What to do: Reproduce every line of the records below verbatim, omitting the pictures from your answer.

Supplied entries:
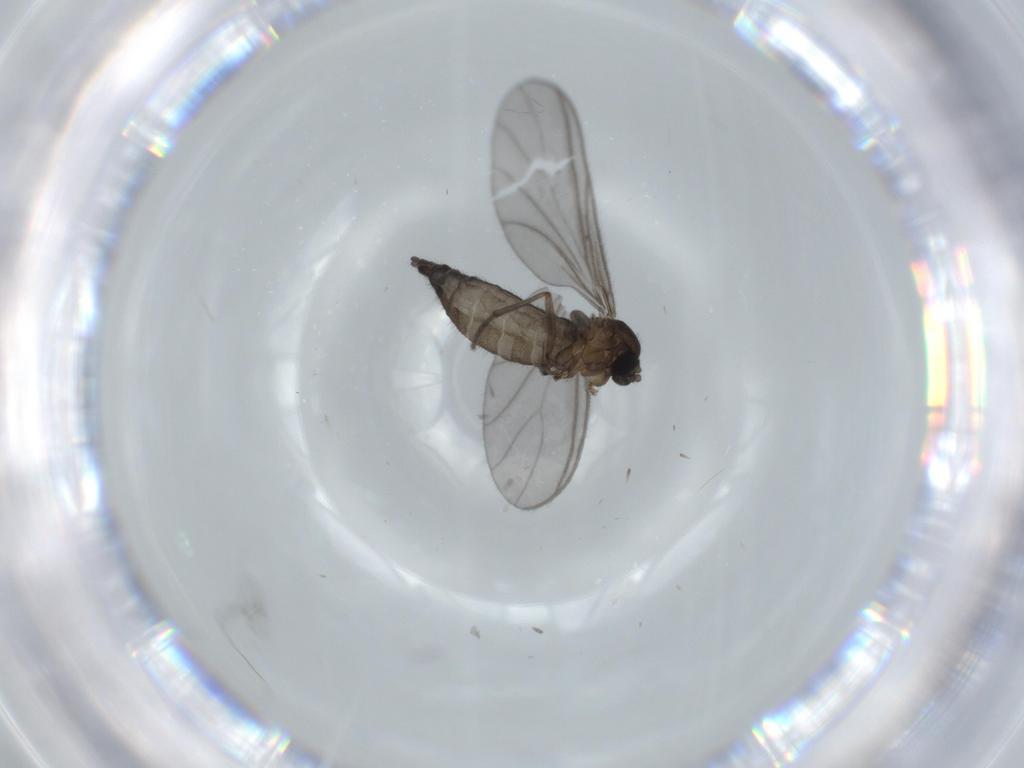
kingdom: Animalia
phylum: Arthropoda
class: Insecta
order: Diptera
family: Sciaridae
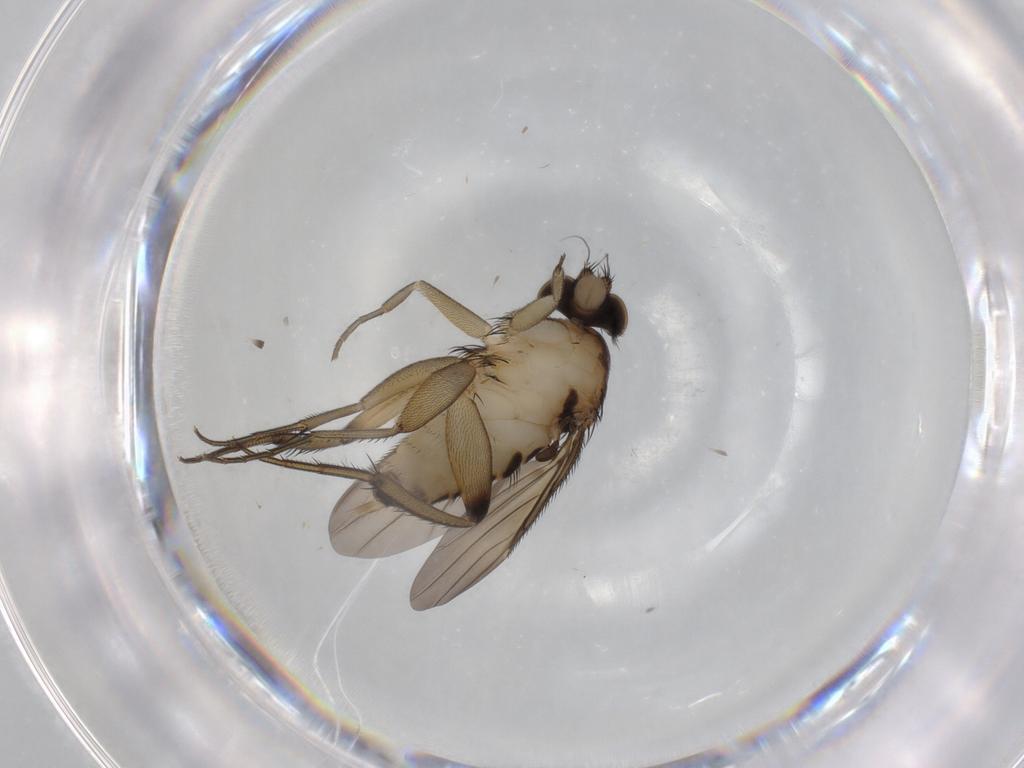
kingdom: Animalia
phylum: Arthropoda
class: Insecta
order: Diptera
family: Phoridae
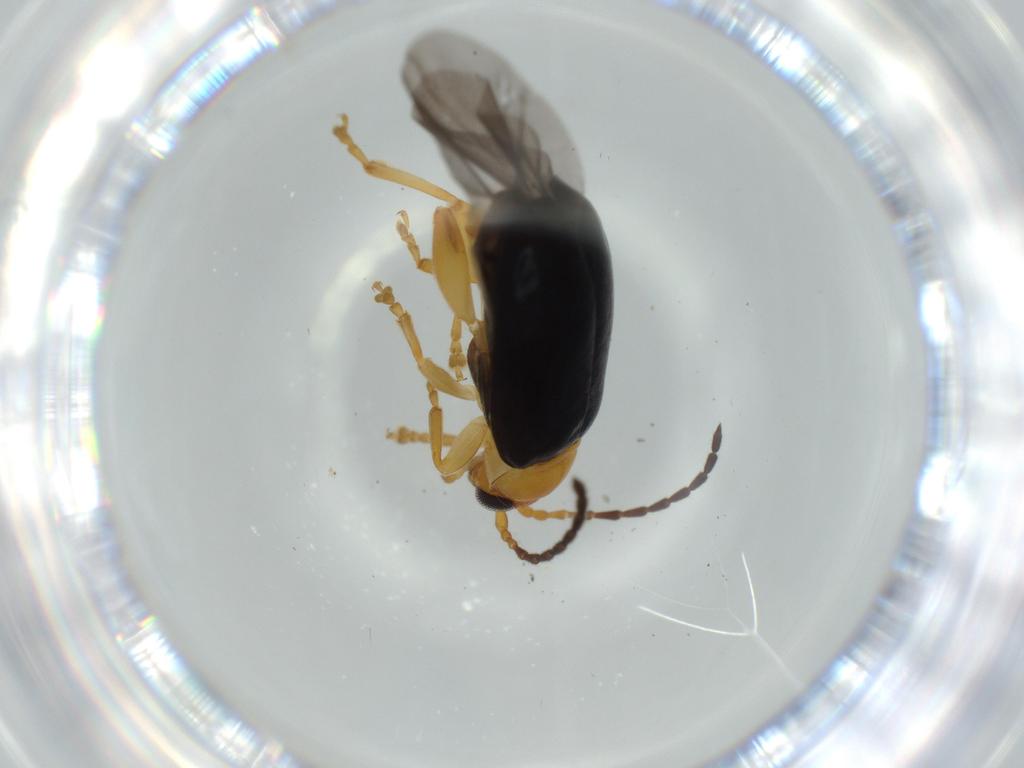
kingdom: Animalia
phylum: Arthropoda
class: Insecta
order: Coleoptera
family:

Result of the task:
kingdom: Animalia
phylum: Arthropoda
class: Insecta
order: Diptera
family: Sciaridae
kingdom: Animalia
phylum: Arthropoda
class: Insecta
order: Diptera
family: Phoridae
kingdom: Animalia
phylum: Arthropoda
class: Insecta
order: Coleoptera
family:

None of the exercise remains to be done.